Selain itu, Farhat juga mengaku telah menyiapkan sejumlah barang bukti terkait apa yang ia laporkan ke kantor polisi. “Alhamdulillah saya dipanggil Polda Metro Jaya dan kita bawa barang bukti ya, bawa saksi juga sekalian, kemudian rekaman-rekaman video blue filmnya ter-capture dari rekaman video itu,” papar Farhat.
Lebih lanjut, Farhat juga berharap agar pihak kepolisian dapat bertindak cepat dan tegas dalam menangani kasus yang ia laporkan ini. Mengingat sebelumnya polisi juga secara cepat menetapkan status tersangka pada kasus “Ikan Asin” yang dilaporkan oleh Hotman.
“Kita harapkan mudah-mudahan setelah saya diperiksa 10 hari polisi bisa menetapkan status tersangka, menangkap dan memenjarakan orang yang memposting itu,” ujar Farhat. “Apresiasi, cepet banget, kalau memang polisi profesional ya bagaimana memperlakukan Pablo dan Rey ya harusnya perlakukan juga terhadap yang melakukan asusila itu, mantap deh.”

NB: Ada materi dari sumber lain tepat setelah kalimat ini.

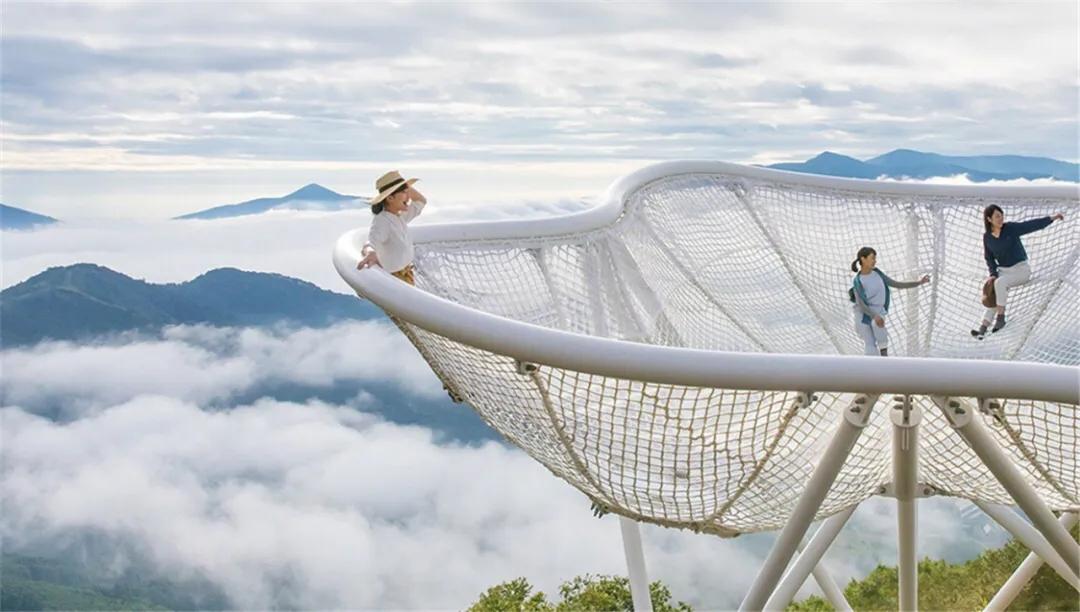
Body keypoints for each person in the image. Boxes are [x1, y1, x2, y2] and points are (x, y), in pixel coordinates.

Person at [970, 206, 1065, 339]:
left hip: (1021, 270)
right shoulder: (987, 237)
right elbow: (989, 258)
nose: (1001, 218)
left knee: (1000, 283)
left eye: (1001, 215)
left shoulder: (1010, 228)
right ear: (989, 219)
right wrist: (992, 273)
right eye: (997, 216)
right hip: (1003, 272)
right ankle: (983, 328)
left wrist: (1051, 218)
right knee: (994, 295)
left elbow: (1030, 225)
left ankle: (1001, 318)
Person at [850, 247, 930, 356]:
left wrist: (919, 283)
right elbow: (862, 305)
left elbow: (896, 284)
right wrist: (875, 316)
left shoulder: (878, 273)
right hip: (862, 315)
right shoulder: (858, 281)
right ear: (863, 259)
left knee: (877, 325)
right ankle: (870, 369)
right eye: (872, 258)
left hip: (878, 310)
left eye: (875, 258)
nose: (875, 261)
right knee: (870, 345)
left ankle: (884, 354)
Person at [357, 170, 426, 285]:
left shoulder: (399, 216)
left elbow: (421, 201)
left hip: (405, 275)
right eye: (404, 192)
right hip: (393, 280)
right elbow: (370, 243)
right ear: (390, 198)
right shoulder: (382, 221)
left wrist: (404, 186)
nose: (409, 196)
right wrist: (370, 253)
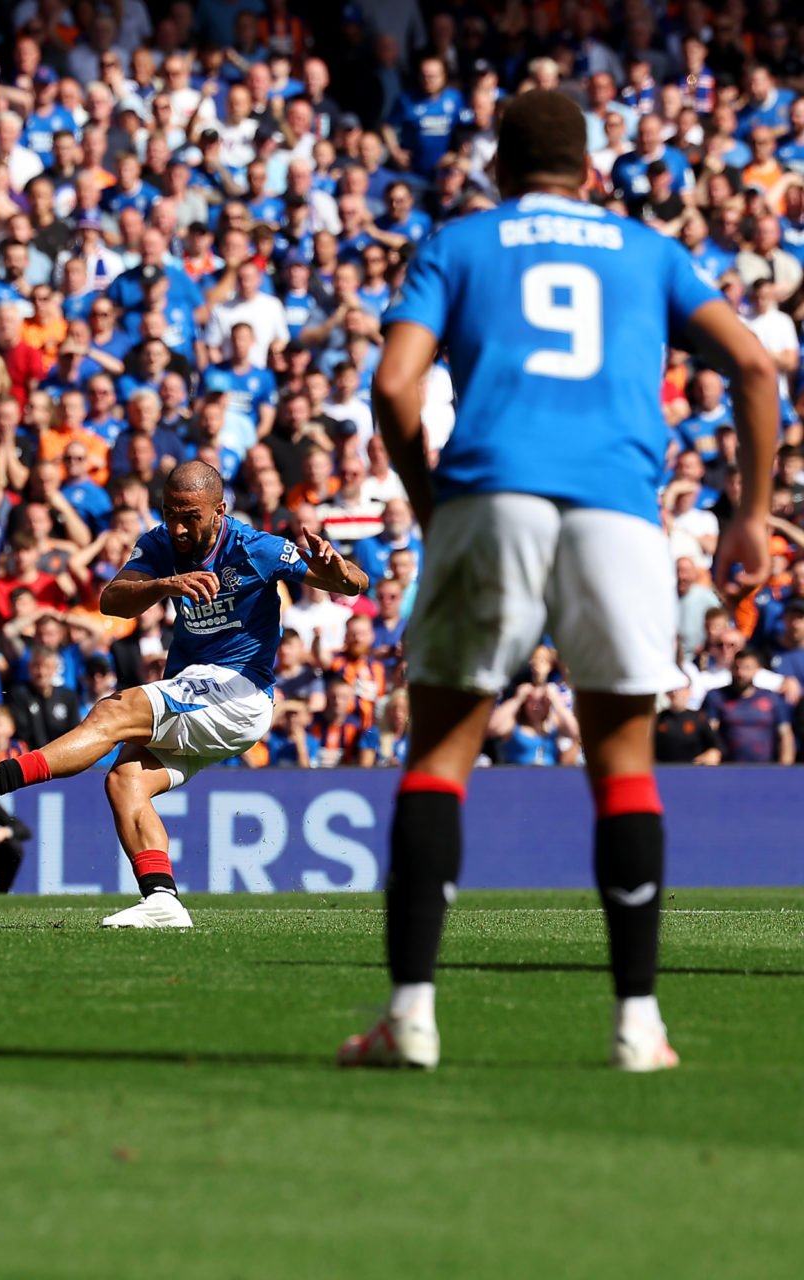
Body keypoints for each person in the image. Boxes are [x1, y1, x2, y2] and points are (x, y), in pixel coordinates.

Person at [344, 89, 778, 1074]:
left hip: (490, 493)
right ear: (591, 173)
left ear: (499, 171)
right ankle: (637, 1025)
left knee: (442, 752)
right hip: (619, 507)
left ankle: (409, 1015)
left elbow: (395, 385)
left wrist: (431, 496)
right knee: (623, 761)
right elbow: (754, 365)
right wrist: (749, 514)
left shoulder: (462, 242)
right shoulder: (646, 250)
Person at [0, 461, 366, 927]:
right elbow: (112, 599)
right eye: (170, 511)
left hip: (241, 691)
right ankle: (162, 900)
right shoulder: (159, 544)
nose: (178, 526)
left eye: (190, 515)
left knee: (114, 710)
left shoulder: (256, 548)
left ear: (220, 511)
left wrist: (338, 569)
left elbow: (354, 584)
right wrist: (163, 585)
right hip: (198, 694)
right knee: (124, 780)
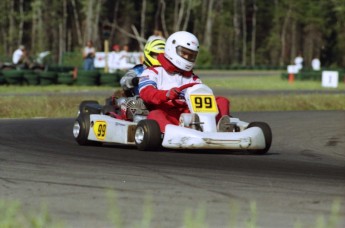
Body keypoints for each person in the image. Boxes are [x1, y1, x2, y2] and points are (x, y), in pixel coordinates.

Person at [138, 31, 231, 133]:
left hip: (191, 112)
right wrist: (167, 94)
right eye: (184, 53)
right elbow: (146, 93)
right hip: (169, 112)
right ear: (171, 49)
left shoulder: (192, 77)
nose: (187, 58)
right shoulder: (152, 72)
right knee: (155, 115)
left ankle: (218, 126)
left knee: (222, 101)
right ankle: (176, 133)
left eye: (191, 55)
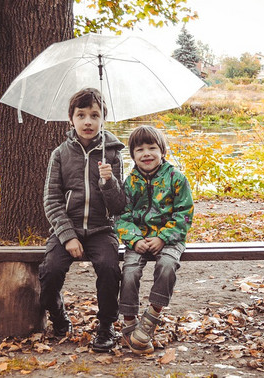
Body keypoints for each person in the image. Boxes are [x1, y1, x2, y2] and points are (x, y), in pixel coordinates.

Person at [38, 88, 126, 353]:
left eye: (95, 115)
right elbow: (51, 200)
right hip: (68, 227)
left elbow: (120, 205)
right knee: (50, 270)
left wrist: (108, 183)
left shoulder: (112, 154)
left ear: (103, 119)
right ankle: (58, 316)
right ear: (71, 119)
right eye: (81, 115)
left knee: (110, 268)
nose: (88, 121)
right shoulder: (60, 154)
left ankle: (106, 326)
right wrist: (67, 236)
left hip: (101, 229)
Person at [115, 125, 194, 355]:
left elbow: (184, 214)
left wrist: (163, 237)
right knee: (129, 271)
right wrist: (134, 239)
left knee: (167, 265)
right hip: (138, 239)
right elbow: (122, 217)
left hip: (170, 238)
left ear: (162, 151)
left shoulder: (176, 178)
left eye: (152, 148)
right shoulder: (129, 183)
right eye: (140, 149)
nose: (146, 153)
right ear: (133, 155)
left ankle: (152, 316)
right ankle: (129, 322)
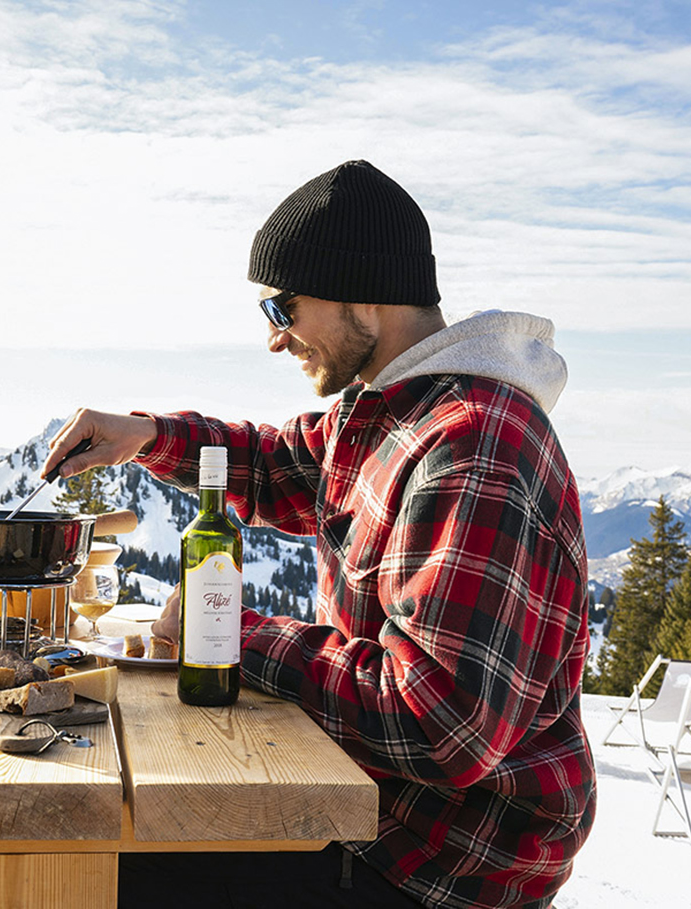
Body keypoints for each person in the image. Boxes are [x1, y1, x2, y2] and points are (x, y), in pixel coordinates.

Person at [46, 161, 596, 909]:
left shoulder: (474, 449)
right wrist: (144, 434)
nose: (275, 338)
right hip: (368, 813)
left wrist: (229, 632)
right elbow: (278, 463)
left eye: (283, 307)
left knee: (78, 869)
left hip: (431, 864)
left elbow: (438, 723)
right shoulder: (392, 411)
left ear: (361, 291)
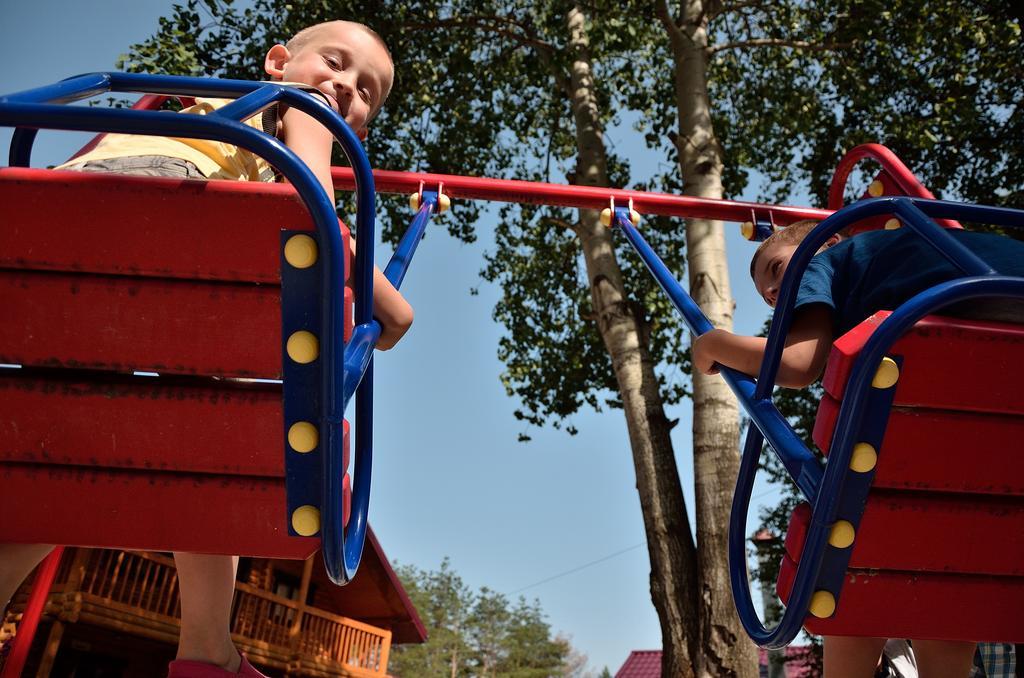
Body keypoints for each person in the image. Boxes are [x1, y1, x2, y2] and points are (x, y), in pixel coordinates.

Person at [0, 19, 411, 678]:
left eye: (364, 91)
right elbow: (318, 218)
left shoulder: (184, 111)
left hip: (54, 240)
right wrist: (394, 309)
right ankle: (207, 650)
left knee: (70, 463)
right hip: (167, 219)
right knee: (214, 438)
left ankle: (208, 648)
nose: (343, 87)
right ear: (278, 63)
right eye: (335, 63)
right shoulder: (299, 114)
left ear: (364, 125)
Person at [693, 218, 1024, 678]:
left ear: (827, 240)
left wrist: (716, 343)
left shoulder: (822, 258)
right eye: (764, 289)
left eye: (773, 269)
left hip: (961, 336)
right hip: (998, 371)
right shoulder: (925, 244)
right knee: (952, 577)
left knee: (853, 561)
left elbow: (799, 362)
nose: (772, 291)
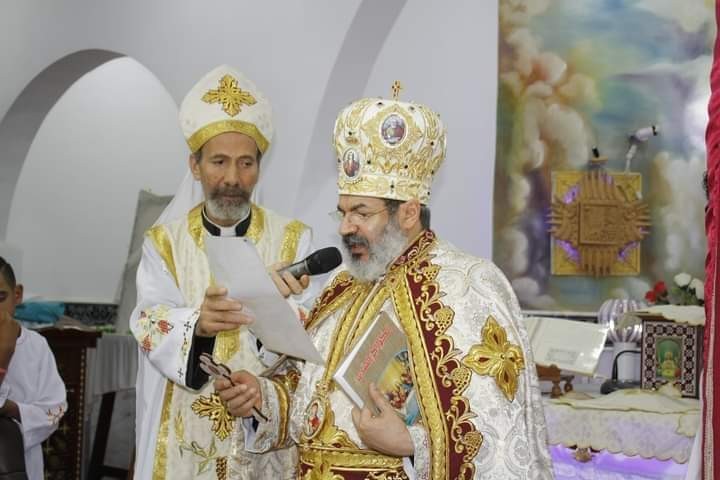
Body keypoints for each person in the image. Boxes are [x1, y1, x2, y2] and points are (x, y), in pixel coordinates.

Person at [217, 93, 554, 478]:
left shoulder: (466, 286)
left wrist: (411, 444)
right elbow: (309, 402)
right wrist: (262, 400)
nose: (346, 227)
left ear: (408, 212)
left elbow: (499, 436)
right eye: (343, 213)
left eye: (361, 213)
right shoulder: (344, 287)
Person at [130, 65, 315, 479]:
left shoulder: (293, 241)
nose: (233, 178)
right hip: (184, 433)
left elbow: (313, 335)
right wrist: (198, 326)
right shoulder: (164, 243)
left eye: (246, 163)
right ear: (194, 166)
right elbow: (149, 322)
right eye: (219, 162)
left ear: (259, 168)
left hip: (263, 431)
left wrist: (269, 313)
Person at [0, 257, 66, 480]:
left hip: (22, 463)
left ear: (17, 294)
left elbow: (54, 410)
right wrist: (4, 354)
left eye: (0, 297)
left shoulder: (36, 345)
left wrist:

Tak hanya itu, Farhat juga telah menyiapkan sejumlah saksi untuk memperkuat laporannya tersebut. Sehingga ia meyakini bahwa semua bukti-bukti yang telah terkumpul menjadi sangat kuat untuk segera menetapkan status Hotman sebagai tersangka.
“Udah kuat semua, lengkap, sampai dia ngadu ke siapa, curhat ke siapa, saya tahu,” tegas Farhat. “Ada puluhan saksi, sebagian juga orang yang mungkin pernah dia hina bodoh-bodoh, tolol-tolol, sama dia bisa juga, kemudian orang tolol bisa memenjarakan itu bisa.”